It had long ago been decided in a noisy public meeting in the main cabin that we could not go to Lisbon, because we must surely be quarantined there. We did every thing by mass-meeting, in the good old national way, from swapping off one empire for another on the programme of the voyage down to complaining of the cookery and the scarcity of napkins. I am reminded, now, of one of these complaints of the cookery made by a passenger. The coffee had been steadily growing more and more execrable for the space of three weeks, till at last it had ceased to be coffee altogether and had assumed the nature of mere discolored water--so this person said. He said it was so weak that it was transparent an inch in depth around the edge of the cup. As he approached the table one morning he saw the transparent edge--by means of his extraordinary vision long before he got to his seat. He went back and complained in a high-handed way to Capt. Duncan. He said the coffee was disgraceful. The Captain showed his. It seemed tolerably good. The incipient mutineer was more outraged than ever, then, at what he denounced as the partiality shown the captain's table over the other tables in the ship. He flourished back and got his cup and set it down triumphantly, and said:
"Just try that mixture once, Captain Duncan."
He smelt it--tasted it--smiled benignantly--then said:
"It is inferior--for coffee--but it is pretty fair tea."
The humbled mutineer smelt it, tasted it, and returned to his seat. He had made an egregious ass of himself before the whole ship. He did it no more. After that he took things as they came. That was me.
The old-fashioned ship-life had returned, now that we were no longer in sight of land. For days and days it continued just the same, one day being exactly like another, and, to me, every one of them pleasant. At last we anchored in the open roadstead of Funchal, in the beautiful islands we call the Madeiras.
The mountains looked surpassingly lovely, clad as they were in living, green; ribbed with lava ridges; flecked with white cottages; riven by deep chasms purple with shade; the great slopes dashed with sunshine and mottled with shadows flung from the drifting squadrons of the sky, and the superb picture fitly crowned by towering peaks whose fronts were swept by the trailing fringes of the clouds.
But we could not land. We staid all day and looked, we abused the man who invented quarantine, we held half a dozen mass-meetings and crammed them full of interrupted speeches, motions that fell still-born, amendments that came to nought and resolutions that died from sheer exhaustion in trying to get before the house. At night we set sail.
We averaged four mass-meetings a week for the voyage--we seemed always in labor in this way, and yet so often fallaciously that whenever at long intervals we were safely delivered of a resolution, it was cause for public rejoicing, and we hoisted the flag and fired a salute.
Days passed--and nights; and then the beautiful Bermudas rose out of the sea, we entered the tortuous channel, steamed hither and thither among the bright summer islands, and rested at last under the flag of England and were welcome. We were not a nightmare here, where were civilization and intelligence in place of Spanish and Italian superstition, dirt and dread of cholera. A few days among the breezy groves, the flower gar- dens, the coral caves, and the lovely vistas of blue water that went curving in and out, disappearing and anon again appearing through jungle walls of brilliant foliage, restored the energies dulled by long drowsing on the ocean, and fitted us for our final cruise--our little run of a thousand miles to New York--America--HOME.

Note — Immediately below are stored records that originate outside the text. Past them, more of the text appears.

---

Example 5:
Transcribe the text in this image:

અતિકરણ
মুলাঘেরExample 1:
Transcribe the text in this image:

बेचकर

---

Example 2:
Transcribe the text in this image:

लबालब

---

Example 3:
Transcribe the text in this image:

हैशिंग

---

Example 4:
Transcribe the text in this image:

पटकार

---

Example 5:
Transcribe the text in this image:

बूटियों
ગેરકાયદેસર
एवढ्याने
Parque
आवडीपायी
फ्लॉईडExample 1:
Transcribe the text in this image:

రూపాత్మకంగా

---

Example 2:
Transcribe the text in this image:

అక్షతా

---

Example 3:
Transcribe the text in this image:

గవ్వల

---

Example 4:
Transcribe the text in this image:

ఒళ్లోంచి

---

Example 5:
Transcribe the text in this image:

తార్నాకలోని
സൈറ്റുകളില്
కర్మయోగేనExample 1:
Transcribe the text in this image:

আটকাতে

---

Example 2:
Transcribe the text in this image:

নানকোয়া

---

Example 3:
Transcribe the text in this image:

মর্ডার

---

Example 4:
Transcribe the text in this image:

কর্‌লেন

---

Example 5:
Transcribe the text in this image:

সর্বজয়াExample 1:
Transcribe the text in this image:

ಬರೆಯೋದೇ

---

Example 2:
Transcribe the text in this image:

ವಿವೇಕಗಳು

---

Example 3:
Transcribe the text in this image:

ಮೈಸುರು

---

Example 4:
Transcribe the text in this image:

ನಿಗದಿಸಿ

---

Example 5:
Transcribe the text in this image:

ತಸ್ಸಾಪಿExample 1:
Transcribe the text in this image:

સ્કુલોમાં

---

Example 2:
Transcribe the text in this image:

We bade good-bye to "our friends the Bermudians," as our programme hath it--the majority of those we were most intimate with were negroes--and courted the great deep again. I said the majority. We knew more negroes than white people, because we had a deal of washing to be done, but we made some most excellent friends among the whites, whom it will be a pleasant duty to hold long in grateful remembrance.
We sailed, and from that hour all idling ceased. Such another system of overhauling, general littering of cabins and packing of trunks we had not seen since we let go the anchor in the harbor of Beirout. Every body was busy. Lists of all purchases had to be made out, and values attached, to facilitate matters at the custom-house. Purchases bought by bulk in partnership had to be equitably divided, outstanding debts canceled, accounts compared, and trunks, boxes and packages labeled. All day long the bustle and confusion continued.

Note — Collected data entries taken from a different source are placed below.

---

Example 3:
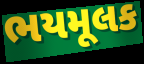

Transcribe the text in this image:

ભયમૂલક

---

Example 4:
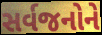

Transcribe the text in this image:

સર્વજનોને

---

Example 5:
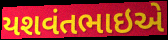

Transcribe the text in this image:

યશવંતભાઇએ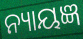
ନ୍ୟାୟଜ୍ଞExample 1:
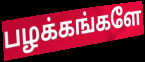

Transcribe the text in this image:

பழக்கங்களே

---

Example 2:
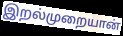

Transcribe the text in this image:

இறல்முறையான்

And now came our first accident. A passenger was running through a gangway, between decks, one stormy night, when he caught his foot in the iron staple of a door that had been heedlessly left off a hatchway, and the bones of his leg broke at the ancle. It was our first serious misfortune. We had traveled much more than twenty thousand miles, by land and sea, in many trying climates, without a single hurt, without a serious case of sickness and without a death among five and sixty passengers. Our good fortune had been wonderful. A sailor had jumped overboard at Constantinople one night, and was seen no more, but it was suspected that his object was to desert, and there was a slim chance, at least, that he reached the shore. But the passenger list was complete. There was no name missing from the register.

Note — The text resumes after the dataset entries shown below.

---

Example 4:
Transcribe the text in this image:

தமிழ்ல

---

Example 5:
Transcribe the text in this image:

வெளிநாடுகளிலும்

At last, one pleasant morning, we steamed up the harbor of New York, all on deck, all dressed in Christian garb--by special order, for there was a latent disposition in some quarters to come out as Turks--and amid a waving of handkerchiefs from welcoming friends, the glad pilgrims noted the shiver of the decks that told that ship and pier had joined hands again and the long, strange cruise was over. Amen.